What to work on
An exact copy of the records below is needed, with every picture left out.

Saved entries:
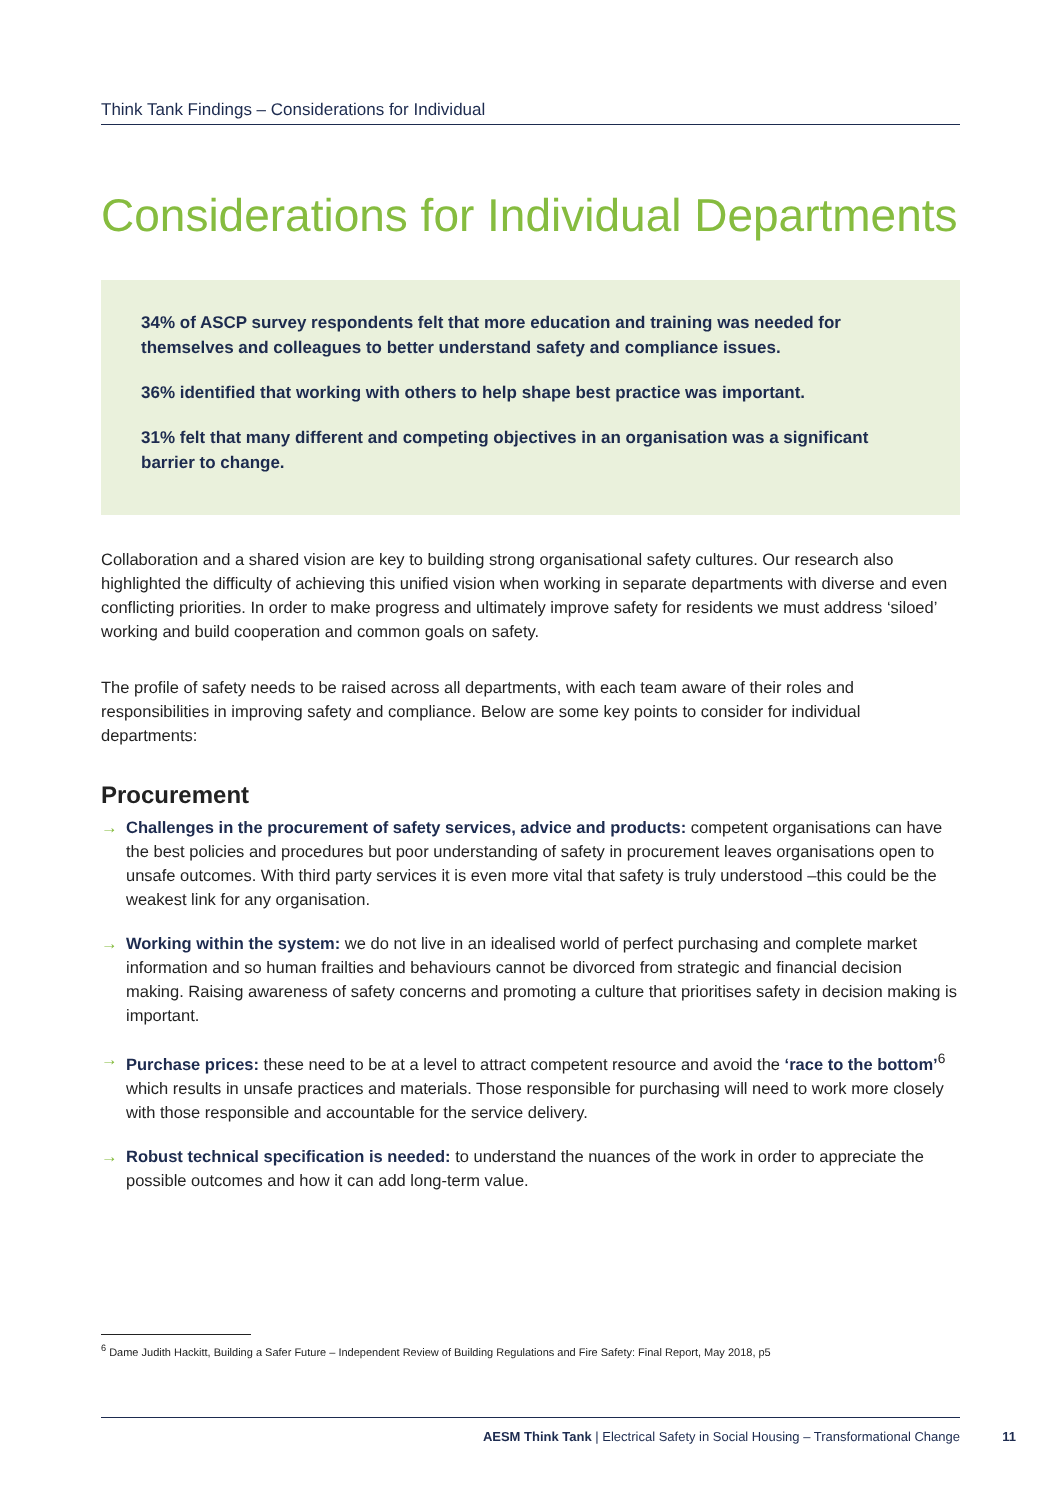Think Tank Findings – Considerations for Individual
Considerations for Individual Departments
34% of ASCP survey respondents felt that more education and training was needed for themselves and colleagues to better understand safety and compliance issues.
36% identified that working with others to help shape best practice was important.
31% felt that many different and competing objectives in an organisation was a significant barrier to change.
Collaboration and a shared vision are key to building strong organisational safety cultures. Our research also highlighted the difficulty of achieving this unified vision when working in separate departments with diverse and even conflicting priorities. In order to make progress and ultimately improve safety for residents we must address ‘siloed’ working and build cooperation and common goals on safety.
The profile of safety needs to be raised across all departments, with each team aware of their roles and responsibilities in improving safety and compliance. Below are some key points to consider for individual departments:
Procurement
→ Challenges in the procurement of safety services, advice and products: competent organisations can have the best policies and procedures but poor understanding of safety in procurement leaves organisations open to unsafe outcomes. With third party services it is even more vital that safety is truly understood –this could be the weakest link for any organisation.
→ Working within the system: we do not live in an idealised world of perfect purchasing and complete market information and so human frailties and behaviours cannot be divorced from strategic and financial decision making. Raising awareness of safety concerns and promoting a culture that prioritises safety in decision making is important.
→ Purchase prices: these need to be at a level to attract competent resource and avoid the ‘race to the bottom’<sup>6</sup> which results in unsafe practices and materials. Those responsible for purchasing will need to work more closely with those responsible and accountable for the service delivery.
→ Robust technical specification is needed: to understand the nuances of the work in order to appreciate the possible outcomes and how it can add long-term value.
<sup>6</sup> Dame Judith Hackitt, Building a Safer Future – Independent Review of Building Regulations and Fire Safety: Final Report, May 2018, p5
AESM Think Tank | Electrical Safety in Social Housing – Transformational Change
11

Exercise solution
Think Tank Findings – Considerations for Individual
Considerations for Individual Departments
34% of ASCP survey respondents felt that more education and training was needed for themselves and colleagues to better understand safety and compliance issues.
36% identified that working with others to help shape best practice was important.
31% felt that many different and competing objectives in an organisation was a significant barrier to change.
Collaboration and a shared vision are key to building strong organisational safety cultures. Our research also highlighted the difficulty of achieving this unified vision when working in separate departments with diverse and even conflicting priorities. In order to make progress and ultimately improve safety for residents we must address ‘siloed’ working and build cooperation and common goals on safety.
The profile of safety needs to be raised across all departments, with each team aware of their roles and responsibilities in improving safety and compliance. Below are some key points to consider for individual departments:
Procurement
→ Challenges in the procurement of safety services, advice and products: competent organisations can have the best policies and procedures but poor understanding of safety in procurement leaves organisations open to unsafe outcomes. With third party services it is even more vital that safety is truly understood –this could be the weakest link for any organisation.
→ Working within the system: we do not live in an idealised world of perfect purchasing and complete market information and so human frailties and behaviours cannot be divorced from strategic and financial decision making. Raising awareness of safety concerns and promoting a culture that prioritises safety in decision making is important.
→ Purchase prices: these need to be at a level to attract competent resource and avoid the ‘race to the bottom’<sup>6</sup> which results in unsafe practices and materials. Those responsible for purchasing will need to work more closely with those responsible and accountable for the service delivery.
→ Robust technical specification is needed: to understand the nuances of the work in order to appreciate the possible outcomes and how it can add long-term value.
<sup>6</sup> Dame Judith Hackitt, Building a Safer Future – Independent Review of Building Regulations and Fire Safety: Final Report, May 2018, p5
AESM Think Tank | Electrical Safety in Social Housing – Transformational Change
11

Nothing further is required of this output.